Element and coordinate records:
-*-*-

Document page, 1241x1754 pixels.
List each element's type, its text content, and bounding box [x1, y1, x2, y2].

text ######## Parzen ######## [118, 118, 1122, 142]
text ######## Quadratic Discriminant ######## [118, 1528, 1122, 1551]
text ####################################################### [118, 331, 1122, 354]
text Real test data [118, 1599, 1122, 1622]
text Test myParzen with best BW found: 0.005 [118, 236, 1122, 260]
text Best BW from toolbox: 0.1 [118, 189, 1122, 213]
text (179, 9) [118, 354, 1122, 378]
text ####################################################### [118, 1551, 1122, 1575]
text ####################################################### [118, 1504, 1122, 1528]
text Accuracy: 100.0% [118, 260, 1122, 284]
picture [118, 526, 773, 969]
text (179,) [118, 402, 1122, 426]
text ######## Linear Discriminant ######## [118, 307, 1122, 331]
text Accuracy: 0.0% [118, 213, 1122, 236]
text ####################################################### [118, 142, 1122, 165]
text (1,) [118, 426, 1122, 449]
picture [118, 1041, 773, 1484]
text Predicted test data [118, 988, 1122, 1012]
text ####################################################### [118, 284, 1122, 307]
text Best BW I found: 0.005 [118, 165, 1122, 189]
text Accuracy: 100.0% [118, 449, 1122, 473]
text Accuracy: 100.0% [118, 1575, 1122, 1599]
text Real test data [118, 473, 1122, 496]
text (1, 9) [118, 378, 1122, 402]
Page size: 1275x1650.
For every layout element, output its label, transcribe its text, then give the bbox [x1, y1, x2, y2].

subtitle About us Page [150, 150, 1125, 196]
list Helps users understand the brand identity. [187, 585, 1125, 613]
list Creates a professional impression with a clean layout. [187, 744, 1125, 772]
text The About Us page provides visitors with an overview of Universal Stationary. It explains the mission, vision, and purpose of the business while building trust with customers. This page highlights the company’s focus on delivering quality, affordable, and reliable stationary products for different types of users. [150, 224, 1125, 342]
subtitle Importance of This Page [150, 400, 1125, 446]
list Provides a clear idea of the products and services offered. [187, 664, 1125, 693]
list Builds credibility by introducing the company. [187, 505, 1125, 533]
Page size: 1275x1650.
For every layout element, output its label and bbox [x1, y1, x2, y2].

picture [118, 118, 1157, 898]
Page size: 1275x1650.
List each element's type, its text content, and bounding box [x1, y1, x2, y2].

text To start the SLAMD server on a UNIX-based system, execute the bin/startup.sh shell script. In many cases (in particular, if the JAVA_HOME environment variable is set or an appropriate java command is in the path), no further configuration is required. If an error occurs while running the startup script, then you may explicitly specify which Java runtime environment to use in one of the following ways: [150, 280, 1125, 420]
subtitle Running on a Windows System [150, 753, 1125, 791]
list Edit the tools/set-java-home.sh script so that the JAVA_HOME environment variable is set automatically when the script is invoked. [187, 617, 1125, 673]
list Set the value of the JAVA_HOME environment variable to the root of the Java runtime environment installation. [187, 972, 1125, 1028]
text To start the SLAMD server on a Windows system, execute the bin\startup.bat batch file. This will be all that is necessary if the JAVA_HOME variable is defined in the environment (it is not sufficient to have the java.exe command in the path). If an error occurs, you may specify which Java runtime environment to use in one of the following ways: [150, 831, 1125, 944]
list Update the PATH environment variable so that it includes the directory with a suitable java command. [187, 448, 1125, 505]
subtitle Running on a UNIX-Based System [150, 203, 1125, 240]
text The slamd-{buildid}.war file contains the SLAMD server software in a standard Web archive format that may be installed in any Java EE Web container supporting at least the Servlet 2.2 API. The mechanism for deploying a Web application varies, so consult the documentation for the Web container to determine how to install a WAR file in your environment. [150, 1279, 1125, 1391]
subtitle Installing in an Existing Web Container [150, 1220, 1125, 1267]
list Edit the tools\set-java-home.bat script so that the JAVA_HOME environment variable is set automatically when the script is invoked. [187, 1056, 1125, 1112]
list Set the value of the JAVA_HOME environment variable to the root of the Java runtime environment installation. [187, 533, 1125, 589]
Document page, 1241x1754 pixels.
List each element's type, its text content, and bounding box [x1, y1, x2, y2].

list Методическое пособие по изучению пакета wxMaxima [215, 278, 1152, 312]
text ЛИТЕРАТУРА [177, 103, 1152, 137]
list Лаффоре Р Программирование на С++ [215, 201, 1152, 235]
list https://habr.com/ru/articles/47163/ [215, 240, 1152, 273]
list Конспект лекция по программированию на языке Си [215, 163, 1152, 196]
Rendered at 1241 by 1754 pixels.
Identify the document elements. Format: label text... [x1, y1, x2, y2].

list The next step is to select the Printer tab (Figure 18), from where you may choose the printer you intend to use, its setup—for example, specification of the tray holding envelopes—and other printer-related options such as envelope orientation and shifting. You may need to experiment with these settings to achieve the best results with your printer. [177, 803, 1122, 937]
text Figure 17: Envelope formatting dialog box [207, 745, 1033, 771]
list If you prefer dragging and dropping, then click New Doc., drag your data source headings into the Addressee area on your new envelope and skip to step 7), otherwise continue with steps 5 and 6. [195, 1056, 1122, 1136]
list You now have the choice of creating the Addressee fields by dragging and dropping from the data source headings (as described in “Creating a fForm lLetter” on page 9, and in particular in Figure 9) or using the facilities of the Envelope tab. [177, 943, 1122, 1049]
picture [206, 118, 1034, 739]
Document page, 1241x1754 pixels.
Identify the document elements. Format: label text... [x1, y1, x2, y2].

-*-*-

The task | Rewrite every line of the listing above as a numbered list, leaving out the blank lines.

Expected answer |
1. Document page, 1241x1754 pixels.
2. List each element's type, its text content, and bounding box [x1, y1, x2, y2].
3. text ######## Parzen ######## [118, 118, 1122, 142]
4. text ######## Quadratic Discriminant ######## [118, 1528, 1122, 1551]
5. text ####################################################### [118, 331, 1122, 354]
6. text Real test data [118, 1599, 1122, 1622]
7. text Test myParzen with best BW found: 0.005 [118, 236, 1122, 260]
8. text Best BW from toolbox: 0.1 [118, 189, 1122, 213]
9. text (179, 9) [118, 354, 1122, 378]
10. text ####################################################### [118, 1551, 1122, 1575]
11. text ####################################################### [118, 1504, 1122, 1528]
12. text Accuracy: 100.0% [118, 260, 1122, 284]
13. picture [118, 526, 773, 969]
14. text (179,) [118, 402, 1122, 426]
15. text ######## Linear Discriminant ######## [118, 307, 1122, 331]
16. text Accuracy: 0.0% [118, 213, 1122, 236]
17. text ####################################################### [118, 142, 1122, 165]
18. text (1,) [118, 426, 1122, 449]
19. picture [118, 1041, 773, 1484]
20. text Predicted test data [118, 988, 1122, 1012]
21. text ####################################################### [118, 284, 1122, 307]
22. text Best BW I found: 0.005 [118, 165, 1122, 189]
23. text Accuracy: 100.0% [118, 449, 1122, 473]
24. text Accuracy: 100.0% [118, 1575, 1122, 1599]
25. text Real test data [118, 473, 1122, 496]
26. text (1, 9) [118, 378, 1122, 402]
27. Page size: 1275x1650.
28. For every layout element, output its label, transcribe its text, then give the bbox [x1, y1, x2, y2].
29. subtitle About us Page [150, 150, 1125, 196]
30. list Helps users understand the brand identity. [187, 585, 1125, 613]
31. list Creates a professional impression with a clean layout. [187, 744, 1125, 772]
32. text The About Us page provides visitors with an overview of Universal Stationary. It explains the mission, vision, and purpose of the business while building trust with customers. This page highlights the company’s focus on delivering quality, affordable, and reliable stationary products for different types of users. [150, 224, 1125, 342]
33. subtitle Importance of This Page [150, 400, 1125, 446]
34. list Provides a clear idea of the products and services offered. [187, 664, 1125, 693]
35. list Builds credibility by introducing the company. [187, 505, 1125, 533]
36. Page size: 1275x1650.
37. For every layout element, output its label and bbox [x1, y1, x2, y2].
38. picture [118, 118, 1157, 898]
39. Page size: 1275x1650.
40. List each element's type, its text content, and bounding box [x1, y1, x2, y2].
41. text To start the SLAMD server on a UNIX-based system, execute the bin/startup.sh shell script. In many cases (in particular, if the JAVA_HOME environment variable is set or an appropriate java command is in the path), no further configuration is required. If an error occurs while running the startup script, then you may explicitly specify which Java runtime environment to use in one of the following ways: [150, 280, 1125, 420]
42. subtitle Running on a Windows System [150, 753, 1125, 791]
43. list Edit the tools/set-java-home.sh script so that the JAVA_HOME environment variable is set automatically when the script is invoked. [187, 617, 1125, 673]
44. list Set the value of the JAVA_HOME environment variable to the root of the Java runtime environment installation. [187, 972, 1125, 1028]
45. text To start the SLAMD server on a Windows system, execute the bin\startup.bat batch file. This will be all that is necessary if the JAVA_HOME variable is defined in the environment (it is not sufficient to have the java.exe command in the path). If an error occurs, you may specify which Java runtime environment to use in one of the following ways: [150, 831, 1125, 944]
46. list Update the PATH environment variable so that it includes the directory with a suitable java command. [187, 448, 1125, 505]
47. subtitle Running on a UNIX-Based System [150, 203, 1125, 240]
48. text The slamd-{buildid}.war file contains the SLAMD server software in a standard Web archive format that may be installed in any Java EE Web container supporting at least the Servlet 2.2 API. The mechanism for deploying a Web application varies, so consult the documentation for the Web container to determine how to install a WAR file in your environment. [150, 1279, 1125, 1391]
49. subtitle Installing in an Existing Web Container [150, 1220, 1125, 1267]
50. list Edit the tools\set-java-home.bat script so that the JAVA_HOME environment variable is set automatically when the script is invoked. [187, 1056, 1125, 1112]
51. list Set the value of the JAVA_HOME environment variable to the root of the Java runtime environment installation. [187, 533, 1125, 589]
52. Document page, 1241x1754 pixels.
53. List each element's type, its text content, and bounding box [x1, y1, x2, y2].
54. list Методическое пособие по изучению пакета wxMaxima [215, 278, 1152, 312]
55. text ЛИТЕРАТУРА [177, 103, 1152, 137]
56. list Лаффоре Р Программирование на С++ [215, 201, 1152, 235]
57. list https://habr.com/ru/articles/47163/ [215, 240, 1152, 273]
58. list Конспект лекция по программированию на языке Си [215, 163, 1152, 196]
59. Rendered at 1241 by 1754 pixels.
60. Identify the document elements. Format: label text... [x1, y1, x2, y2].
61. list The next step is to select the Printer tab (Figure 18), from where you may choose the printer you intend to use, its setup—for example, specification of the tray holding envelopes—and other printer-related options such as envelope orientation and shifting. You may need to experiment with these settings to achieve the best results with your printer. [177, 803, 1122, 937]
62. text Figure 17: Envelope formatting dialog box [207, 745, 1033, 771]
63. list If you prefer dragging and dropping, then click New Doc., drag your data source headings into the Addressee area on your new envelope and skip to step 7), otherwise continue with steps 5 and 6. [195, 1056, 1122, 1136]
64. list You now have the choice of creating the Addressee fields by dragging and dropping from the data source headings (as described in “Creating a fForm lLetter” on page 9, and in particular in Figure 9) or using the facilities of the Envelope tab. [177, 943, 1122, 1049]
65. picture [206, 118, 1034, 739]
66. Document page, 1241x1754 pixels.
67. Identify the document elements. Format: label text... [x1, y1, x2, y2].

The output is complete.